→ Exercise aim: Repeat the records. Each line must match exactly.

[Stored data]
★ ★ ★ ★ ★ ★ ★
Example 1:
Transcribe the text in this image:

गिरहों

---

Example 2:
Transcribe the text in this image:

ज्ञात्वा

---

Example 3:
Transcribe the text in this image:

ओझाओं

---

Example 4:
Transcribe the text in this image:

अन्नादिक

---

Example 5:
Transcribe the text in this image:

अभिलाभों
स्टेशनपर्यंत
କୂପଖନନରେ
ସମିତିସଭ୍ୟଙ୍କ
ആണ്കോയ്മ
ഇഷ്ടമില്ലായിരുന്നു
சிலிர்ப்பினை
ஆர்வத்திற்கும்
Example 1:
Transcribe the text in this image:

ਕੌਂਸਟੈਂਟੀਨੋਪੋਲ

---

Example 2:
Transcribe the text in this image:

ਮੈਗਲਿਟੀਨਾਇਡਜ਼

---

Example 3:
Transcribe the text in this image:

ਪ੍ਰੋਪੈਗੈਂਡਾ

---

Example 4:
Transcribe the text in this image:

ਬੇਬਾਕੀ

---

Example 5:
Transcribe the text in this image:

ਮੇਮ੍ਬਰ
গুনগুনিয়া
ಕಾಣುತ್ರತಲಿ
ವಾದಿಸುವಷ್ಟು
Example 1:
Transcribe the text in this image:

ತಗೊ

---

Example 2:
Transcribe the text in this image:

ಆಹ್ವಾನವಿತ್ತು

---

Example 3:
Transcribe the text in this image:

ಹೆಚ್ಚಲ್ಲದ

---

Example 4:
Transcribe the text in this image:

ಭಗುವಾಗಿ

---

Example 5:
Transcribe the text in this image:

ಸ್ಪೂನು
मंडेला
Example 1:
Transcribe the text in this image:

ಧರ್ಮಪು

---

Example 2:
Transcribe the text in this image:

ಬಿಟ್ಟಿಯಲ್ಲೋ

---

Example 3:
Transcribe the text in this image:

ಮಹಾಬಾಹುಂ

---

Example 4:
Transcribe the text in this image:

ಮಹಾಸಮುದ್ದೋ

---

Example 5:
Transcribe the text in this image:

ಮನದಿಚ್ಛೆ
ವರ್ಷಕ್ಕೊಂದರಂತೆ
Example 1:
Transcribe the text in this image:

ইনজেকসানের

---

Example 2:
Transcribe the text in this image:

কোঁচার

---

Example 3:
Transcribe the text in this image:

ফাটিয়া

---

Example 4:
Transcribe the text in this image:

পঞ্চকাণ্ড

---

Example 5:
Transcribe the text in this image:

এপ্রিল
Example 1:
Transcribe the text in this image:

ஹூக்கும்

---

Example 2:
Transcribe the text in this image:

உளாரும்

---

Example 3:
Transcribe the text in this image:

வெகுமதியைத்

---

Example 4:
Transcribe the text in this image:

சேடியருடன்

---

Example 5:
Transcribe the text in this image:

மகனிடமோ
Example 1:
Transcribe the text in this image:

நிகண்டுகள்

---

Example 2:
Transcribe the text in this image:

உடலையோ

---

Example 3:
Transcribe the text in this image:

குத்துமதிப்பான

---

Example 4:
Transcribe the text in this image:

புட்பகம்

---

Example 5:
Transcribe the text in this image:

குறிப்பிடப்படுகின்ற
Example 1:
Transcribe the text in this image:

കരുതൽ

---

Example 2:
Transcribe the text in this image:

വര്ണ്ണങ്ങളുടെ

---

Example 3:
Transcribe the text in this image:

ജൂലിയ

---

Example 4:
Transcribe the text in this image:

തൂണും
★ ★ ★ ★ ★ ★ ★
→ Answer area:
Example 1:
Transcribe the text in this image:

गिरहों

---

Example 2:
Transcribe the text in this image:

ज्ञात्वा

---

Example 3:
Transcribe the text in this image:

ओझाओं

---

Example 4:
Transcribe the text in this image:

अन्नादिक

---

Example 5:
Transcribe the text in this image:

अभिलाभों
स्टेशनपर्यंत
କୂପଖନନରେ
ସମିତିସଭ୍ୟଙ୍କ
ആണ്കോയ്മ
ഇഷ്ടമില്ലായിരുന്നു
சிலிர்ப்பினை
ஆர்வத்திற்கும்
Example 1:
Transcribe the text in this image:

ਕੌਂਸਟੈਂਟੀਨੋਪੋਲ

---

Example 2:
Transcribe the text in this image:

ਮੈਗਲਿਟੀਨਾਇਡਜ਼

---

Example 3:
Transcribe the text in this image:

ਪ੍ਰੋਪੈਗੈਂਡਾ

---

Example 4:
Transcribe the text in this image:

ਬੇਬਾਕੀ

---

Example 5:
Transcribe the text in this image:

ਮੇਮ੍ਬਰ
গুনগুনিয়া
ಕಾಣುತ್ರತಲಿ
ವಾದಿಸುವಷ್ಟು
Example 1:
Transcribe the text in this image:

ತಗೊ

---

Example 2:
Transcribe the text in this image:

ಆಹ್ವಾನವಿತ್ತು

---

Example 3:
Transcribe the text in this image:

ಹೆಚ್ಚಲ್ಲದ

---

Example 4:
Transcribe the text in this image:

ಭಗುವಾಗಿ

---

Example 5:
Transcribe the text in this image:

ಸ್ಪೂನು
मंडेला
Example 1:
Transcribe the text in this image:

ಧರ್ಮಪು

---

Example 2:
Transcribe the text in this image:

ಬಿಟ್ಟಿಯಲ್ಲೋ

---

Example 3:
Transcribe the text in this image:

ಮಹಾಬಾಹುಂ

---

Example 4:
Transcribe the text in this image:

ಮಹಾಸಮುದ್ದೋ

---

Example 5:
Transcribe the text in this image:

ಮನದಿಚ್ಛೆ
ವರ್ಷಕ್ಕೊಂದರಂತೆ
Example 1:
Transcribe the text in this image:

ইনজেকসানের

---

Example 2:
Transcribe the text in this image:

কোঁচার

---

Example 3:
Transcribe the text in this image:

ফাটিয়া

---

Example 4:
Transcribe the text in this image:

পঞ্চকাণ্ড

---

Example 5:
Transcribe the text in this image:

এপ্রিল
Example 1:
Transcribe the text in this image:

ஹூக்கும்

---

Example 2:
Transcribe the text in this image:

உளாரும்

---

Example 3:
Transcribe the text in this image:

வெகுமதியைத்

---

Example 4:
Transcribe the text in this image:

சேடியருடன்

---

Example 5:
Transcribe the text in this image:

மகனிடமோ
Example 1:
Transcribe the text in this image:

நிகண்டுகள்

---

Example 2:
Transcribe the text in this image:

உடலையோ

---

Example 3:
Transcribe the text in this image:

குத்துமதிப்பான

---

Example 4:
Transcribe the text in this image:

புட்பகம்

---

Example 5:
Transcribe the text in this image:

குறிப்பிடப்படுகின்ற
Example 1:
Transcribe the text in this image:

കരുതൽ

---

Example 2:
Transcribe the text in this image:

വര്ണ്ണങ്ങളുടെ

---

Example 3:
Transcribe the text in this image:

ജൂലിയ

---

Example 4:
Transcribe the text in this image:

തൂണും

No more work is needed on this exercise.